* Work request *
Please take the records that follow and repeat exactly the lines starting with the line with "pinky dip: (1022, 681)" and going on through the line with "ring dip: (407, 437)".

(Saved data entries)
- Opening Delimiter -

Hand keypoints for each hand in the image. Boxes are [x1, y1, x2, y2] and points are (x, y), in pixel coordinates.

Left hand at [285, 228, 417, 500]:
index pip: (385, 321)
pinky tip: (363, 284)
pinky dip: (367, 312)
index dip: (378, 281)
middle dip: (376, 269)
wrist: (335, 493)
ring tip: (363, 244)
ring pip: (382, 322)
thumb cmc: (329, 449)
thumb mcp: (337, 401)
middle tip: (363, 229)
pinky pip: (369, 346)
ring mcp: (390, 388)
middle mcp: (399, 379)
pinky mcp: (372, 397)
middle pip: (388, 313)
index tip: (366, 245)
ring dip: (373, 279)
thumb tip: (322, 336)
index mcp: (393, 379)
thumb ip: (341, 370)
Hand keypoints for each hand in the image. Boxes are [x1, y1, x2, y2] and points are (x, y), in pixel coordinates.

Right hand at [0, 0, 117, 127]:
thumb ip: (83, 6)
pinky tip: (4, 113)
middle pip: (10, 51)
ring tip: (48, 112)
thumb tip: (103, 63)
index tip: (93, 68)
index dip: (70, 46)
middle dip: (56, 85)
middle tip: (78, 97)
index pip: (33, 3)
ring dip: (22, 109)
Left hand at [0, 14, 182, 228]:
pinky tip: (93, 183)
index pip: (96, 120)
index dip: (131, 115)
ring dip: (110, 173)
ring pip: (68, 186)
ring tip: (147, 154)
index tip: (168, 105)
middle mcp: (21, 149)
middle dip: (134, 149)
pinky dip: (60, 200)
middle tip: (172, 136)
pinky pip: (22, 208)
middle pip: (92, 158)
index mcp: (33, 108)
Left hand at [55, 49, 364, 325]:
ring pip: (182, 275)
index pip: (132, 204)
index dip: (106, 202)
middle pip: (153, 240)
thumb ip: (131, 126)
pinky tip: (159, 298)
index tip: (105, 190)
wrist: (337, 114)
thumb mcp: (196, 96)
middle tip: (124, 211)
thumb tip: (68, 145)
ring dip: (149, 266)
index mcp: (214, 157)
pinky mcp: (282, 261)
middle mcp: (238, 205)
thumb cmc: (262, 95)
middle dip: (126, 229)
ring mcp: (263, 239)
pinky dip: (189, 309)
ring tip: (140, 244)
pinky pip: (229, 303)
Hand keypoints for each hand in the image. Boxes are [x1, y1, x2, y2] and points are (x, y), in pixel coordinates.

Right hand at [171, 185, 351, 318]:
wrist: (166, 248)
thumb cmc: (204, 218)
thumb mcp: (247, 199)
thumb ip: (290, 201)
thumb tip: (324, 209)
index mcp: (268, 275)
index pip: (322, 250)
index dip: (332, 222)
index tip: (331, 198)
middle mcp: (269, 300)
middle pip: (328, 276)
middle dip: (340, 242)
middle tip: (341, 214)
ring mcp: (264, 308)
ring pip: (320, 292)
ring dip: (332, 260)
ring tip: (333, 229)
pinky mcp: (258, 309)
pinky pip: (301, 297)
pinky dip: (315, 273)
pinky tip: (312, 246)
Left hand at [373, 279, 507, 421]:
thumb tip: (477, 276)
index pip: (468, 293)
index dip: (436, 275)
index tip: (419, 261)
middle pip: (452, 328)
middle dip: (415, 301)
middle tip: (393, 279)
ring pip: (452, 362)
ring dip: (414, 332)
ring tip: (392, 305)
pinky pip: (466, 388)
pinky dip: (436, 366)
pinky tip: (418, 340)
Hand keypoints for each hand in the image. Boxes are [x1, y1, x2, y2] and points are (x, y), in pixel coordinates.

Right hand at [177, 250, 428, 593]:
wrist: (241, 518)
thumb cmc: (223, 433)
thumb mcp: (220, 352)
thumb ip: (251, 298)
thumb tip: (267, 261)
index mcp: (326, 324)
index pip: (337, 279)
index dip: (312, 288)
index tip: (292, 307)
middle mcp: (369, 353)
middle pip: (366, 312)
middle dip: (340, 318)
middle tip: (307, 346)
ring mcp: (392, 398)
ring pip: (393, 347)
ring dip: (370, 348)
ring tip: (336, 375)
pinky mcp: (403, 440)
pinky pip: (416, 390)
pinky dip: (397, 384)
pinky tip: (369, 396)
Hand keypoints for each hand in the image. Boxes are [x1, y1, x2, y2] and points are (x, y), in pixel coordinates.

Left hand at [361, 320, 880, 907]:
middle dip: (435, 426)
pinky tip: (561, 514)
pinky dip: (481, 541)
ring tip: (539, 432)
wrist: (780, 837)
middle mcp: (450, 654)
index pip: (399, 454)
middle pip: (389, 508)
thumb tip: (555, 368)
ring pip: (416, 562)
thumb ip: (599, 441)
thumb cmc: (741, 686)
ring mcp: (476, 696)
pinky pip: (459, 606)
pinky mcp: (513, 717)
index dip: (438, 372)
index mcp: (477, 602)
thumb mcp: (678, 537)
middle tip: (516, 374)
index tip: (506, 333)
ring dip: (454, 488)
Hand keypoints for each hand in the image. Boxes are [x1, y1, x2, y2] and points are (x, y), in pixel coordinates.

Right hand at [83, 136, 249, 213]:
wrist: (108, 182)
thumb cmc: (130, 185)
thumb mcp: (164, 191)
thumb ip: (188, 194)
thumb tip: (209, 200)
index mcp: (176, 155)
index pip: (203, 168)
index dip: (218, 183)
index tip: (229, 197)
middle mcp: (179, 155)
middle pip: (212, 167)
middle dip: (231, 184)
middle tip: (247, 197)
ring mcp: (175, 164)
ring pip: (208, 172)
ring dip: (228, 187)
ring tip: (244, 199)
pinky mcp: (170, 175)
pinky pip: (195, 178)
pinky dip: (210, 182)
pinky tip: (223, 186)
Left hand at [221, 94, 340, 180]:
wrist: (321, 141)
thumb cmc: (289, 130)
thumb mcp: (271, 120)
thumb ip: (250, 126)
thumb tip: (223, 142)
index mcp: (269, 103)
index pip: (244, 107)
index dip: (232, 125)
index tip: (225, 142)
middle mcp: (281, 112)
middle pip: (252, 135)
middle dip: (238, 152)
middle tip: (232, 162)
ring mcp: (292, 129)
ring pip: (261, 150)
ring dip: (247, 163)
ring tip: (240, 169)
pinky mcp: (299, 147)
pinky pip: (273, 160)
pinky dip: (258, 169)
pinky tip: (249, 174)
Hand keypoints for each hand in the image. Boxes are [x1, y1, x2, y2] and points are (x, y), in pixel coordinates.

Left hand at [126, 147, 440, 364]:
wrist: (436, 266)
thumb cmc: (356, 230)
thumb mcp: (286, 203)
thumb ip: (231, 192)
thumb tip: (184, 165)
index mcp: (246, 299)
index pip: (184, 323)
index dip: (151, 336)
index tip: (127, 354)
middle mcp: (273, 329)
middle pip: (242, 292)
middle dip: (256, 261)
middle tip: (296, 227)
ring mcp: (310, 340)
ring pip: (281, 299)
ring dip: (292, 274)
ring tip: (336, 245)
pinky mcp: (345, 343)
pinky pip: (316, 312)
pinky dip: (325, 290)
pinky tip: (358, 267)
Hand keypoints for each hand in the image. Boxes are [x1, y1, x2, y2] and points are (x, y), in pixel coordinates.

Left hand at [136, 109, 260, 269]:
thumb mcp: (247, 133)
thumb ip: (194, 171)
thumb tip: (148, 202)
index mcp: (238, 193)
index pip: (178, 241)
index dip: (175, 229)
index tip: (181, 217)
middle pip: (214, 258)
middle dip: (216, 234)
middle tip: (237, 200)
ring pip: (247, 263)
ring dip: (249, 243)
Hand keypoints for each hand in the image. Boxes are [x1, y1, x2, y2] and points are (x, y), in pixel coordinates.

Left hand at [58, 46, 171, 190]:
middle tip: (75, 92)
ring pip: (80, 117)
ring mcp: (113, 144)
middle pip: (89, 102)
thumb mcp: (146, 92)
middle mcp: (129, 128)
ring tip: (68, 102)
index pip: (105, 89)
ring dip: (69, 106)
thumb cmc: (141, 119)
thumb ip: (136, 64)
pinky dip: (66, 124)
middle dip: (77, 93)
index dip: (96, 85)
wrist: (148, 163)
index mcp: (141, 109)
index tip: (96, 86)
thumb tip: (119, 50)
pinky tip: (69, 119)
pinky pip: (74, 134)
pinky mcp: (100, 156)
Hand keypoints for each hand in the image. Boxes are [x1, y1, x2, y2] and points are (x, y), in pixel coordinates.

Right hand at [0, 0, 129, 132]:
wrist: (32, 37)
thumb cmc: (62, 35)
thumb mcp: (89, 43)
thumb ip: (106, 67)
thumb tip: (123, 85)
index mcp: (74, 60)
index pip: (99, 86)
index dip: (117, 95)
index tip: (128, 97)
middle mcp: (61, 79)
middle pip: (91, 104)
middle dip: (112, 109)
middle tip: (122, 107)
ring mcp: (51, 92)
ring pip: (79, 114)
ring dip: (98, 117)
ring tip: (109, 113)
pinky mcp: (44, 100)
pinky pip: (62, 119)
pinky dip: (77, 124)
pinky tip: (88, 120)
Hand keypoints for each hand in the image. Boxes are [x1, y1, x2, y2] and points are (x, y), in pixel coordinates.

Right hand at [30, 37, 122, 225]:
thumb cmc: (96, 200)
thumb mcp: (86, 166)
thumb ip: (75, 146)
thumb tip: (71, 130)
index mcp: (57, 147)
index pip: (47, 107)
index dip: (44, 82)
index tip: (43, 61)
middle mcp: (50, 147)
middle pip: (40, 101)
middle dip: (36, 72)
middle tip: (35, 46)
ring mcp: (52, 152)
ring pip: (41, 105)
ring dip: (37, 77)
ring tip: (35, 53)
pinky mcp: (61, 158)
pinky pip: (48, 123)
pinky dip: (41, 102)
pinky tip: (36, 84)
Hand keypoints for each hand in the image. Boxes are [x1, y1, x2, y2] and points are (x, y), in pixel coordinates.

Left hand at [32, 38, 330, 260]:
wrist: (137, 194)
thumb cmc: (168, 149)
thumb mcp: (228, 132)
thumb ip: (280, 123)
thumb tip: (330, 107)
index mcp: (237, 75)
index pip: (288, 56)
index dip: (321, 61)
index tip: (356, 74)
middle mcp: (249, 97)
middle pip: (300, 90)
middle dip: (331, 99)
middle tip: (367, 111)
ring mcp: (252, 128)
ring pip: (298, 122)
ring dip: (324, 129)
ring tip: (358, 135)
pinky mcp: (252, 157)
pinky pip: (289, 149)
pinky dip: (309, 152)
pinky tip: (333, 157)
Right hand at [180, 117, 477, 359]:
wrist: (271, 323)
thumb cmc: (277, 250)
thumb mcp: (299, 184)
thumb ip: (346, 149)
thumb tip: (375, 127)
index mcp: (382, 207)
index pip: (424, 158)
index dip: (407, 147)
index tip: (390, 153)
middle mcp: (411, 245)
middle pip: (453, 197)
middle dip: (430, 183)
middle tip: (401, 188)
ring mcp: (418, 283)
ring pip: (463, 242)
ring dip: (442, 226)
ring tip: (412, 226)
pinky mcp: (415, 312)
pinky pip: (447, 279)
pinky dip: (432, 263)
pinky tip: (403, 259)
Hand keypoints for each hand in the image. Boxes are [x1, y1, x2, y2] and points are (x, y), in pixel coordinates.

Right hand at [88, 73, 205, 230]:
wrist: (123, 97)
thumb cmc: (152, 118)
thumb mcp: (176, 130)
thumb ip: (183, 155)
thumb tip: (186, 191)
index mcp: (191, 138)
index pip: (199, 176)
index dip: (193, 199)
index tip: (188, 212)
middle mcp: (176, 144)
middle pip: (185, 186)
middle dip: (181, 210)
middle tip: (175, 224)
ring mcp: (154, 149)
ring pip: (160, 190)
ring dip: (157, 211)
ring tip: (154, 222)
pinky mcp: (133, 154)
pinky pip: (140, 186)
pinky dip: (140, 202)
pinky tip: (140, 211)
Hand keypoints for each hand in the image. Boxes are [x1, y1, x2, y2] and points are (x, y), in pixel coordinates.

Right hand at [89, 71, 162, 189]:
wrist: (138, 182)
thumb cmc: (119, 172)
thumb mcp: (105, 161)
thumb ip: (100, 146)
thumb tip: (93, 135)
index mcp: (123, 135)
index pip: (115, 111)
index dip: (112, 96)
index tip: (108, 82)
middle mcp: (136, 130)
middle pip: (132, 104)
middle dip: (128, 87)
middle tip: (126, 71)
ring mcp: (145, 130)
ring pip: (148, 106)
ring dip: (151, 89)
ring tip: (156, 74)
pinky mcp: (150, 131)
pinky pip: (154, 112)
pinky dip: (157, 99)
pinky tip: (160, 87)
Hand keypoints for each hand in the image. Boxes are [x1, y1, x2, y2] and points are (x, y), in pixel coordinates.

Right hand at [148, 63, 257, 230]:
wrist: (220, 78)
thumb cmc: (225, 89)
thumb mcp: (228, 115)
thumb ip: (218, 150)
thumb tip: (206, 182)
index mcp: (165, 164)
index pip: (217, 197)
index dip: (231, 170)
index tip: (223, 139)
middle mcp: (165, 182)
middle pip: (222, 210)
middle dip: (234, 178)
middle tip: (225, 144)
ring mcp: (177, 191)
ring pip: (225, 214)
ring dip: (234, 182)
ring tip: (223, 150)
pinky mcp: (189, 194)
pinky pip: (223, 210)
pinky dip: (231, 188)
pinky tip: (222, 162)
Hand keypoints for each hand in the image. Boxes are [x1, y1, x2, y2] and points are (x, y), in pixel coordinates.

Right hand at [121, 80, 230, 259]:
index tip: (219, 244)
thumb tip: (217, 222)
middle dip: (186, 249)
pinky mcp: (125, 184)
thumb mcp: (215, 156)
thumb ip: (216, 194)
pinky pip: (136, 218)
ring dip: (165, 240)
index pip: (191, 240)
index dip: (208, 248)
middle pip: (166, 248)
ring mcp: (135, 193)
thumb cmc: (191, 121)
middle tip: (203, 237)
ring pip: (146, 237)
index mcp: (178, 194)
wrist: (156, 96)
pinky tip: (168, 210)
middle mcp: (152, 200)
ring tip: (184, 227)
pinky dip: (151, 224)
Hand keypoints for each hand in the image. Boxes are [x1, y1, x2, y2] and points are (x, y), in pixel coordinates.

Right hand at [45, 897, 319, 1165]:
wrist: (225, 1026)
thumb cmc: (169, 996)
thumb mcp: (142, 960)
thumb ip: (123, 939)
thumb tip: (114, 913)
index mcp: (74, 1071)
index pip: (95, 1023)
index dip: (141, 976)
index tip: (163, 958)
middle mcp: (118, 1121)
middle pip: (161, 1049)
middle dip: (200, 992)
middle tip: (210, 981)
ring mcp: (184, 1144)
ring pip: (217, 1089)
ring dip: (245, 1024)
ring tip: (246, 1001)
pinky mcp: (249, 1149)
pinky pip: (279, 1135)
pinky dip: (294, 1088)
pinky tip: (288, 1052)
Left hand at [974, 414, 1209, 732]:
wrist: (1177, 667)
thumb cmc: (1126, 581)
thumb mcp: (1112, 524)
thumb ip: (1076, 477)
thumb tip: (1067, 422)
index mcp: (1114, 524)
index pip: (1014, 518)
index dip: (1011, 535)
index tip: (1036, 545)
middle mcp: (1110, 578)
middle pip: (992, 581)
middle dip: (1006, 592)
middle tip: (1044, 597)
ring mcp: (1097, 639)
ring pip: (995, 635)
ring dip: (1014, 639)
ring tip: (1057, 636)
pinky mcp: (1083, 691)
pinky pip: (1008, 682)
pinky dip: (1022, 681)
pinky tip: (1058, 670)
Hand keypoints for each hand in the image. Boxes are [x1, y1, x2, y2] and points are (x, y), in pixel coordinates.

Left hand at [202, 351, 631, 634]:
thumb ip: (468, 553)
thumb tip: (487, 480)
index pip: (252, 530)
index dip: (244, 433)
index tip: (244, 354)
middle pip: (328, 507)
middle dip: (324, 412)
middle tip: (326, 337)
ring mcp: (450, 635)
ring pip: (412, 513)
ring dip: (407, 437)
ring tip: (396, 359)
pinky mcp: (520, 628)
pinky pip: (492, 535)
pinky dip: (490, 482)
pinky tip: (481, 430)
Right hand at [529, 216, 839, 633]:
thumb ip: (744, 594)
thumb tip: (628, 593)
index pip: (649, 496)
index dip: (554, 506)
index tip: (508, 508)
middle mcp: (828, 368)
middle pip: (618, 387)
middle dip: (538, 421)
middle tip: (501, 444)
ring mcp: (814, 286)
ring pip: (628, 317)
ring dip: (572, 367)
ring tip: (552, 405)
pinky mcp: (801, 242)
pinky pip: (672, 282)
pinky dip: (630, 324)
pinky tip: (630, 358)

- Closing Delimiter -

* Solved problem *
pinky dip: (1022, 681)
pinky tip: (1058, 670)
Hand keypoints for each hand in the image. Boxes are [x1, y1, x2, y2] and points are (x, y), in pixel coordinates.

Left hand at [202, 351, 631, 634]:
thumb ip: (468, 553)
thumb tip: (487, 480)
index pip: (252, 530)
index dip: (244, 433)
index tip: (244, 354)
middle pip: (328, 507)
middle dip: (324, 412)
middle tip: (326, 337)
ring mcp: (450, 635)
ring pip: (412, 513)
ring dip: (407, 437)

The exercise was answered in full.